Stored data:
--- --- ---

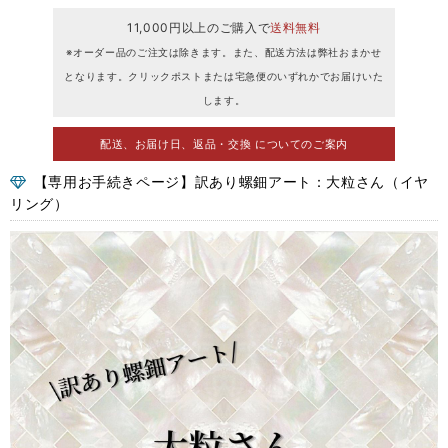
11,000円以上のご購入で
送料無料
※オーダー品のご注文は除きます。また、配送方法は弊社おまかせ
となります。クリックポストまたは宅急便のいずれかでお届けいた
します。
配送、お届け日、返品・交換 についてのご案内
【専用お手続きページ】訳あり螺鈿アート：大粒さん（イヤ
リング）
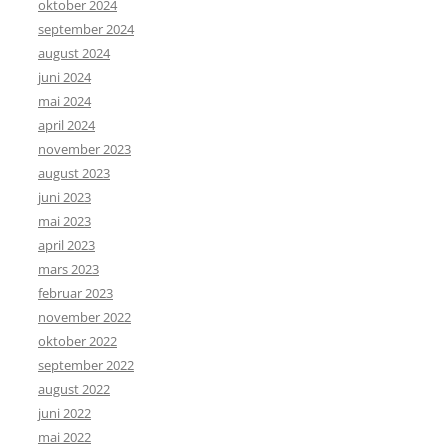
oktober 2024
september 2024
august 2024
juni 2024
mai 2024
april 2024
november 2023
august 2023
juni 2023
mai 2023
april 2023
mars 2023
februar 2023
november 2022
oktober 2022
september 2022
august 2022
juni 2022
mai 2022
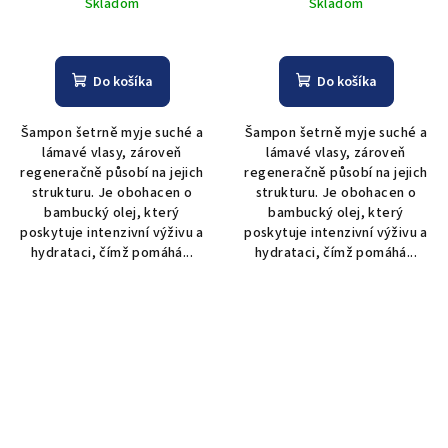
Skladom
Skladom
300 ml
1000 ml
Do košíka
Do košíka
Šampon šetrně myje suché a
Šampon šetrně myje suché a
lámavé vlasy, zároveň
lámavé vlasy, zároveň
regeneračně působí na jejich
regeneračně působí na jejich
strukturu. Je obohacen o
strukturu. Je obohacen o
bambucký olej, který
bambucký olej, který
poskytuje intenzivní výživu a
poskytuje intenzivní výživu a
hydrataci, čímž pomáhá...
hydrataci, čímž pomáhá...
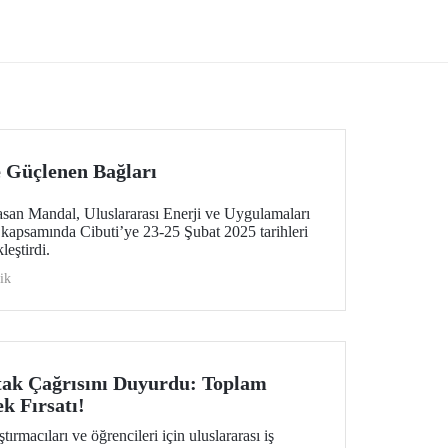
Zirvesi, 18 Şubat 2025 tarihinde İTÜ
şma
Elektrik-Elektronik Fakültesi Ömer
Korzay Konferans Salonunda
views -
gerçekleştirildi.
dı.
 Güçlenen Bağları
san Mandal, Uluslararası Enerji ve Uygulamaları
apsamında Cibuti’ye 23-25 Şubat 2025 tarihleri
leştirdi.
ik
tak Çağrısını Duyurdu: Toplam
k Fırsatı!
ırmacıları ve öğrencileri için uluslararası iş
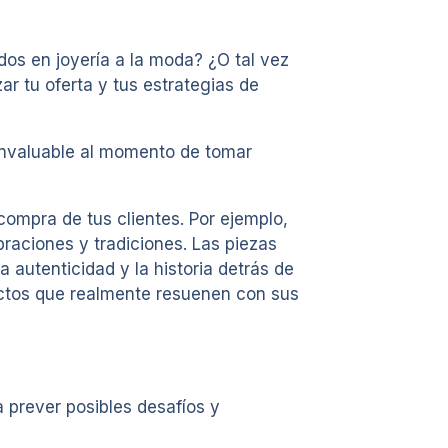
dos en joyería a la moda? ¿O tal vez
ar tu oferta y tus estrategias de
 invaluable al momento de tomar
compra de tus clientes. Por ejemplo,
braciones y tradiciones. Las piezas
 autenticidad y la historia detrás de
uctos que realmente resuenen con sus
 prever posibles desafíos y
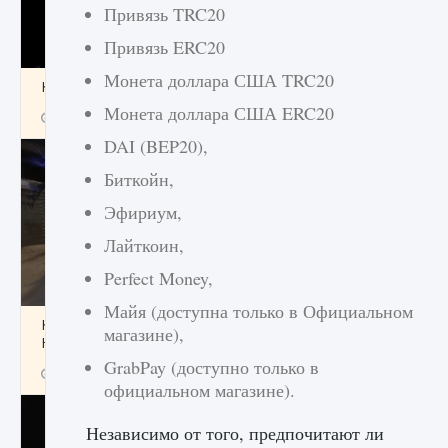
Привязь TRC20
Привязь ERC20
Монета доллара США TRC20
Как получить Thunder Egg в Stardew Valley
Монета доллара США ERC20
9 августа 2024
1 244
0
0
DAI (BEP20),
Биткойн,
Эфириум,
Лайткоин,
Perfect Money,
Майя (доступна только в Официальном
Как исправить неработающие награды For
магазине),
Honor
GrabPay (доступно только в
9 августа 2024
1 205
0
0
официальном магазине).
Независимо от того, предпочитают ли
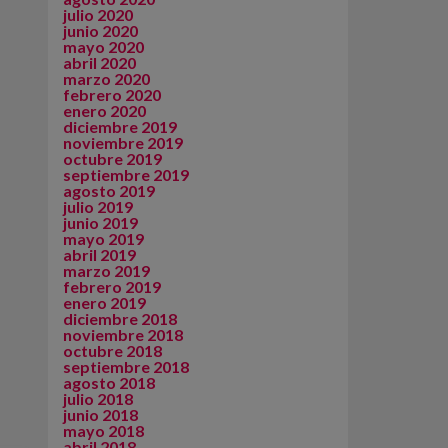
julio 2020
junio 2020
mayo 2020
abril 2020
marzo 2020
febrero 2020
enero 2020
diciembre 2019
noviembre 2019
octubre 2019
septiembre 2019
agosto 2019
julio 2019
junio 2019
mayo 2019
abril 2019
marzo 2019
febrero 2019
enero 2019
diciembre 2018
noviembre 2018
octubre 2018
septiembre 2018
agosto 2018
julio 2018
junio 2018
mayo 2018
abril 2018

--- --- ---

Work order:
Please give the data above again in exact form and omit every picture.

Completed exercise:
11,000円以上のご購入で
送料無料
※オーダー品のご注文は除きます。また、配送方法は弊社おまかせ
となります。クリックポストまたは宅急便のいずれかでお届けいた
します。
配送、お届け日、返品・交換 についてのご案内
【専用お手続きページ】訳あり螺鈿アート：大粒さん（イヤ
リング）
oktober 2024
september 2024
august 2024
juni 2024
mai 2024
april 2024
november 2023
august 2023
juni 2023
mai 2023
april 2023
mars 2023
februar 2023
november 2022
oktober 2022
september 2022
august 2022
juni 2022
mai 2022
Skladom
Skladom
300 ml
1000 ml
Do košíka
Do košíka
Šampon šetrně myje suché a
Šampon šetrně myje suché a
lámavé vlasy, zároveň
lámavé vlasy, zároveň
regeneračně působí na jejich
regeneračně působí na jejich
strukturu. Je obohacen o
strukturu. Je obohacen o
bambucký olej, který
bambucký olej, který
poskytuje intenzivní výživu a
poskytuje intenzivní výživu a
hydrataci, čímž pomáhá...
hydrataci, čímž pomáhá...
Zirvesi, 18 Şubat 2025 tarihinde İTÜ
şma
Elektrik-Elektronik Fakültesi Ömer
Korzay Konferans Salonunda
views -
gerçekleştirildi.
dı.
 Güçlenen Bağları
san Mandal, Uluslararası Enerji ve Uygulamaları
apsamında Cibuti’ye 23-25 Şubat 2025 tarihleri
leştirdi.
ik
tak Çağrısını Duyurdu: Toplam
k Fırsatı!
ırmacıları ve öğrencileri için uluslararası iş
dos en joyería a la moda? ¿O tal vez
ar tu oferta y tus estrategias de
 invaluable al momento de tomar
compra de tus clientes. Por ejemplo,
braciones y tradiciones. Las piezas
 autenticidad y la historia detrás de
uctos que realmente resuenen con sus
 prever posibles desafíos y
Привязь TRC20
Привязь ERC20
Монета доллара США TRC20
Как получить Thunder Egg в Stardew Valley
Монета доллара США ERC20
9 августа 2024
1 244
0
0
DAI (BEP20),
Биткойн,
Эфириум,
Лайткоин,
Perfect Money,
Майя (доступна только в Официальном
Как исправить неработающие награды For
магазине),
Honor
GrabPay (доступно только в
9 августа 2024
1 205
0
0
официальном магазине).
Независимо от того, предпочитают ли
julio 2020
junio 2020
mayo 2020
abril 2020
marzo 2020
febrero 2020
enero 2020
diciembre 2019
noviembre 2019
octubre 2019
septiembre 2019
agosto 2019
julio 2019
junio 2019
mayo 2019
abril 2019
marzo 2019
febrero 2019
enero 2019
diciembre 2018
noviembre 2018
octubre 2018
septiembre 2018
agosto 2018
julio 2018
junio 2018
mayo 2018
abril 2018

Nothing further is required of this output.